The new MX-30 is Mazda's first production EV. Yet that's not even the most interesting thing about the tall hatchback crossover, which officially made its debut at the 2019 Tokyo Motor Show on Wednesday.
For starters, there's the design. The front fascia shows a clear, yet evolutionary link to Mazda's other crossover SUVs -- namely the CX-5 . But look at it from the profile, and the fast roofline lends itself to a slightly more sporty nature. Two small suicide doors give passengers access to the rear seats, which is a nice nod to this unusual four-door configuration last seen on the Mazda RX-8 sports car.
Inside, the gauge cluster and dashboard have a simple design, not unlike that of the new Mazda3 . The MX-30 gets a 7-inch touchscreen below the dash, which is where the climate controls are found. It lives on a floating console with storage space underneath, which also houses the electronic gear shifter and control knob for the infotainment screen atop the dash.
Speaking of the center console, it's largely made of cork. Mazda says cork "is a naturally derived product with low environmental impact," lending to the overall nature-friendly theme of this electric vehicle. Mazda notes this is also a throwback to the automaker's original 1920 founding as the Toyo Cork Kogyo Company.
Most of the interior is lined in soft fabric that's actually made from recycled bottles. Two passengers can sit comfortably up front, with three rear seats accessible via the rear-hinged side doors (which Mazda calls "freestyle doors"). The automaker says the front doors can open 82 degrees, while the rear doors open to 80 degrees, making it easier to get in and out of the MX-30. The removal of a B-pillar makes it easier for folks to climb in and out of the back, too. Behind those seats, Mazda says the MX-30 can accommodate four carry-on suitcases.
The MX-30 is powered by a 35.5-kilowatt-hour lithium-ion battery. Unfortunately, output numbers -- as well as an estimated electric driving range -- are not available as of this writing. The usual Level 1 and Level 2 charging options are available, as well as a combination-spec DC fast-charger.

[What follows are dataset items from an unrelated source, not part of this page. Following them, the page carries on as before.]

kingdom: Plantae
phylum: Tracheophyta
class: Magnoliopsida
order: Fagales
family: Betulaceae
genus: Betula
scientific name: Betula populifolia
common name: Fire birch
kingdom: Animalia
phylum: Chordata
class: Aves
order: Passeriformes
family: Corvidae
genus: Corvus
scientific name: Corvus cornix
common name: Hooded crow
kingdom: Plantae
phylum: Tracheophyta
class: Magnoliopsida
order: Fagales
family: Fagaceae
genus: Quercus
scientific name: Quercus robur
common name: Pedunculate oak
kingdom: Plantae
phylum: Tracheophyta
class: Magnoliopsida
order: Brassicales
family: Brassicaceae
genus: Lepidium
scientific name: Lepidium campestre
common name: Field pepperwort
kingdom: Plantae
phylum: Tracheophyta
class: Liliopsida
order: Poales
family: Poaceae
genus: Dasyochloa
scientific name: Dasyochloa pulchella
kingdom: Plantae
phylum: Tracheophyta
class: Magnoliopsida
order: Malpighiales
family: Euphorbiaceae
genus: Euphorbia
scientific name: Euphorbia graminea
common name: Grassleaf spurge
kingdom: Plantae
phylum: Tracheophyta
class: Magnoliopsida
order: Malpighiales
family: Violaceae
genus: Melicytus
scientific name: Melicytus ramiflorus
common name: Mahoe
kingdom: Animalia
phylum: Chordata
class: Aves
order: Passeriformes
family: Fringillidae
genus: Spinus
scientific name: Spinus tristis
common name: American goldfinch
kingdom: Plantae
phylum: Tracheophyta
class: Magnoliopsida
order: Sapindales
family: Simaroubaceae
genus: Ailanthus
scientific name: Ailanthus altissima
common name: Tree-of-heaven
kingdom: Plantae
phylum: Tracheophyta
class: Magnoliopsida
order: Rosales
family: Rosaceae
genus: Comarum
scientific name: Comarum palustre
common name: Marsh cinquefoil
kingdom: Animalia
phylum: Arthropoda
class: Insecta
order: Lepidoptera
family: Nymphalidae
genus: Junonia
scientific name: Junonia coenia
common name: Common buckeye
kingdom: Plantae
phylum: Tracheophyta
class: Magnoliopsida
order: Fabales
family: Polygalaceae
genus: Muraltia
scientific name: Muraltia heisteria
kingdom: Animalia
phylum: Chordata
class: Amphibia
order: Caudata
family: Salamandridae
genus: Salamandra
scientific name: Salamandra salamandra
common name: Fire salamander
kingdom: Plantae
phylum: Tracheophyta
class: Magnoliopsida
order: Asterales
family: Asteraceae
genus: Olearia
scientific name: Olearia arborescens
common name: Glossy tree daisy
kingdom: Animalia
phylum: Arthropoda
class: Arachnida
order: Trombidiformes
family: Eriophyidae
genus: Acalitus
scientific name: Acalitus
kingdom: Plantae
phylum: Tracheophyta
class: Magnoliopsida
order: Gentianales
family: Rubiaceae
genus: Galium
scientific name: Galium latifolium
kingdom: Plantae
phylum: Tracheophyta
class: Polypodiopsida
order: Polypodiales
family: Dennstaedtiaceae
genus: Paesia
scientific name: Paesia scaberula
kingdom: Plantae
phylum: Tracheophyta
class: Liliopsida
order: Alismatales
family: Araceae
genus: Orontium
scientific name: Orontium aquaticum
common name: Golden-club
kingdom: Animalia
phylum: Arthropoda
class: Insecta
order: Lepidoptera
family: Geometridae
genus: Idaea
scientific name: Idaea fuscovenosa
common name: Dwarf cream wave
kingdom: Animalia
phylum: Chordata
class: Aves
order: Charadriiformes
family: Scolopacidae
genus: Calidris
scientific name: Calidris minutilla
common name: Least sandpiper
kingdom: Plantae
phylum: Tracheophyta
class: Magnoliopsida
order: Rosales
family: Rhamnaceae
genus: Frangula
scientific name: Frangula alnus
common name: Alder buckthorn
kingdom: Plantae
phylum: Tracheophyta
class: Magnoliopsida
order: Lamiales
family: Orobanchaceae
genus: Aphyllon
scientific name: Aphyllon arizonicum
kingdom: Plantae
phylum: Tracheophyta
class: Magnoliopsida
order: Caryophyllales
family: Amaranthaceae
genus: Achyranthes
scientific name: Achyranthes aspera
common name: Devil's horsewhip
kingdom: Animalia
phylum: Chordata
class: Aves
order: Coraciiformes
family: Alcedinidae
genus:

The MX-30's e-Skyactiv powertrain allows for regenerative braking, with fore-aft G-force control for more natural body movements. (Very Mazda.) The company's G-Vectoring Control is also on hand to help manage side-to-side motions and keep body roll in check. Combined with Mazda's hallmark steering feel, the MX-30 ought to be pretty entertaining to drive -- with lots of torque on tap for off-the-line acceleration.
That said, Mazda appears to have unfortunately fitted the MX-30 with fake powertrain noise. According to the company's statement, "Mazda's e-Skyactiv provides aural feedback to the driver that enables him or her to subconsciously recognize the torque status of the power unit and thus control vehicle speed with greater precision. For example, when people hear the sound of a river flowing, they can imagine the amount of water and speed at which it is flowing based solely on the sound frequency and sound pressure. Mazda takes advantage of this human characteristic by actively controlling the sound through the audio system in a way that sounds natural and pleasing to the driver's ears." We'll be the judge of that.
Every MX-30 will come with Mazda's i-Activsense safety suite, which includes lane-keeping assist, blind-spot monitoring and automatic emergency braking with pedestrian, nighttime and bicycle detection. The latter can also prevent collisions while turning left at an intersection (on left-hand-drive vehicles, anyway).
The MX-30 will go on sale in Europe first, but is likely destined for other markets, as well.
We're big fans of the new MX-30. With its unique design and interior layout, and its focus on sustainable materials inside, Mazda's certainly doing a lot to set itself apart from every other compact EV on sale today. If it's priced right, drives well and if it has decent range, this thing could be a real winner.